My objective is to estimate the channel parameters hest using adaptive methods and then plot the graph of mean square error (MSE) between the estimated coefficients and the actual vs range of SNR values considered. These are the following questions :

• Plot of BER vs. signal to noise ratio -- When I want to plot the BER, and the signal takes values other than BPSK say QAM then also I will be estimating the channel coefficients for each snr by adding snr using awgn() using the same code. Then should the X axis be labelled as EsNo or EbNo? In a similar question asked here Adding AWGN noise with a correct noise power to the signal

the answer is to use EbNo. In a Matlab implementation https://www.mathworks.com/matlabcentral/fileexchange/39011-ber-comparison-of-m-ary-qam?focused=5251697&tab=function, using the EbNo range the noise signal of a particular snr is generated. But, the BER plot shown has EbNo on X axis. This is confusing since the awgn() function is using snr and not EbNo.

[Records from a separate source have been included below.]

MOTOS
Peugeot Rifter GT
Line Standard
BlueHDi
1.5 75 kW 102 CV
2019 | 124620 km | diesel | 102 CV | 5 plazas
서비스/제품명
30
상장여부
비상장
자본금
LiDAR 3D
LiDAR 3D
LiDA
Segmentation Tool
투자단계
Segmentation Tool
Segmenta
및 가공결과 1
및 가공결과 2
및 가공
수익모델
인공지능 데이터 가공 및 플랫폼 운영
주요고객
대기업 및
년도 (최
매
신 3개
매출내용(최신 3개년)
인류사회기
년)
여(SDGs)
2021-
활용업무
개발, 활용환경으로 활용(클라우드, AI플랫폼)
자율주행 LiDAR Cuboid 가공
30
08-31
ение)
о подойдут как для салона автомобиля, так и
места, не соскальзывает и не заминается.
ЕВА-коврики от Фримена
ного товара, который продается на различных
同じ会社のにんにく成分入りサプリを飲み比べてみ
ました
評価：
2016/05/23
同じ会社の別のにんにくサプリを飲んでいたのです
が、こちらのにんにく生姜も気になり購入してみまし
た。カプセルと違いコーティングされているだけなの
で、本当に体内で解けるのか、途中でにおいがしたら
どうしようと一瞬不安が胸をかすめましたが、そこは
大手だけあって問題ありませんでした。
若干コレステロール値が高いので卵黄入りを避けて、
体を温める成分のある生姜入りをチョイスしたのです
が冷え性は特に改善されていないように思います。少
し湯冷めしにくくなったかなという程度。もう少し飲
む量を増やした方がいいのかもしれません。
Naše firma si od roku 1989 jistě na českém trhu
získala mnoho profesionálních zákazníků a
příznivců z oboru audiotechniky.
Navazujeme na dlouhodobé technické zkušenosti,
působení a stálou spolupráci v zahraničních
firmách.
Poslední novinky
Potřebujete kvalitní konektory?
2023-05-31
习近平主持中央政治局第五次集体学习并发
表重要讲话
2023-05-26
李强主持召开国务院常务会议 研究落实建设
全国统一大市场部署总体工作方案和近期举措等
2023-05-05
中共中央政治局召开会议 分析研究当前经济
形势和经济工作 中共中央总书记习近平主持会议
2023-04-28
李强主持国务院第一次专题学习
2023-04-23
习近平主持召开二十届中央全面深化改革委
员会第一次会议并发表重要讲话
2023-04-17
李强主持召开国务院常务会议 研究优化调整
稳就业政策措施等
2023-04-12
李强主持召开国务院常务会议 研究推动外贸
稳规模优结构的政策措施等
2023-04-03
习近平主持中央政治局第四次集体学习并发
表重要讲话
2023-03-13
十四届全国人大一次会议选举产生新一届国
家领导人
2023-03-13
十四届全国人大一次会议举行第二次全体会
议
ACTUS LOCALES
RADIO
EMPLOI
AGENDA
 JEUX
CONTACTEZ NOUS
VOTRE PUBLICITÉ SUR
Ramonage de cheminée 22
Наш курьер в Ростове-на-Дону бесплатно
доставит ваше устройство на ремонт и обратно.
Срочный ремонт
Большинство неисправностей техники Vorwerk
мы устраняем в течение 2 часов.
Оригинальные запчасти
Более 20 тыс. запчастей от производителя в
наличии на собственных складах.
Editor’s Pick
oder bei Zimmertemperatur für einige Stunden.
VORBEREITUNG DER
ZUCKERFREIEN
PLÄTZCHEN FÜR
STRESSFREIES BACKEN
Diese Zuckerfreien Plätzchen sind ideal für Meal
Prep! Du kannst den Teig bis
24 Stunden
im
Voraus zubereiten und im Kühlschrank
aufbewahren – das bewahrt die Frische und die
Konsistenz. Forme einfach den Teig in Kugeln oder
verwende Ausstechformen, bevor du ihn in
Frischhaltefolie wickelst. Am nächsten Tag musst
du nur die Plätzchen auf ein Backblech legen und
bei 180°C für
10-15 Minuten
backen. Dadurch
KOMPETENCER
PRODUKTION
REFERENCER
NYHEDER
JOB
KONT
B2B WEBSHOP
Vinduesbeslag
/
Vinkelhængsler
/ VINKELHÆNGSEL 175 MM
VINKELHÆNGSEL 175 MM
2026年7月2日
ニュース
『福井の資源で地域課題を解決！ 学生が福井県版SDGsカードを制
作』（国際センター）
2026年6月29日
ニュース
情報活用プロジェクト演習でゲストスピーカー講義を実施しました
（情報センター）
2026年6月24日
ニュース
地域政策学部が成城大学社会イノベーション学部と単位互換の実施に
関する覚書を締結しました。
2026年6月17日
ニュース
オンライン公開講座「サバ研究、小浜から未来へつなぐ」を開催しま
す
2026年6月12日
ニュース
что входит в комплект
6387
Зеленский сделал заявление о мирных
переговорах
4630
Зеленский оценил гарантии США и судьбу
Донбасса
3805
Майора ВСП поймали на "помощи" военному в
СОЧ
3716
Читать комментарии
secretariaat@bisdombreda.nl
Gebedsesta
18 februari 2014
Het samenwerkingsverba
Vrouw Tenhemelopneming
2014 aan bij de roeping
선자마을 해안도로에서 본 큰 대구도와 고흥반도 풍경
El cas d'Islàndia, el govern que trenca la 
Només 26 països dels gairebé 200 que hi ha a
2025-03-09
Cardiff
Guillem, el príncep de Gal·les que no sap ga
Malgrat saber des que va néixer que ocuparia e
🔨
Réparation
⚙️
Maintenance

• Plot of error vs snr -- For each noise added, I will calculate the error between the estimates and the actual coefficient. The X axis would be the range of snr and Y Axis the error values. Would the X Axis be snr or EbNo or EsNo irrespective of the symbol set?

  In my case the data takes values in symbols and not bits. What should I use? Please help in clearing these concepts. Thank you.

Answer 1

These stuffs $E_s/N_0, E_b/N_0 \textrm{ and SNR}$ are convertible.

\begin{align} E_s/N_0 &= E_b/N_0 + 10\log_{10}(k) \\ E_s/N_0 &= 10\log_{10}(T_{sym}/T_{samp}) + \mathrm{SNR} \end{align}

where $k$ is the number of information bits per symbol, $T_{sym}$ is the signal's symbol period and $T_{samp}$ is the signal's sampling period. More details can be found at AWGN channel MATLAB.

And by description of awgn() function:

y = awgn(x,snr) adds white Gaussian noise to the vector signal x. The scalar snr specifies the signal-to-noise ratio per sample, in dB. If x is complex, awgn adds complex noise.

In your case, no oversampling thus awgn() uses its snr parameter to generate $E_s/N_0 =$ snr.

You are free to plot your BER curves over $E_s/N_0$ or $E_b/N_0$ because they are equivalent. You just need to convert them back and forth via the modulation order $k$.

However $E_b/N_0$ is usually prefered because (EbN0 wikipedia)

$E_b/N_0$ directly indicates the power efficiency of the system without regard to modulation type, error correction coding or signal bandwidth (including any use of spread spectrum). This also avoids any confusion as to which of several definitions of "bandwidth" to apply to the signal.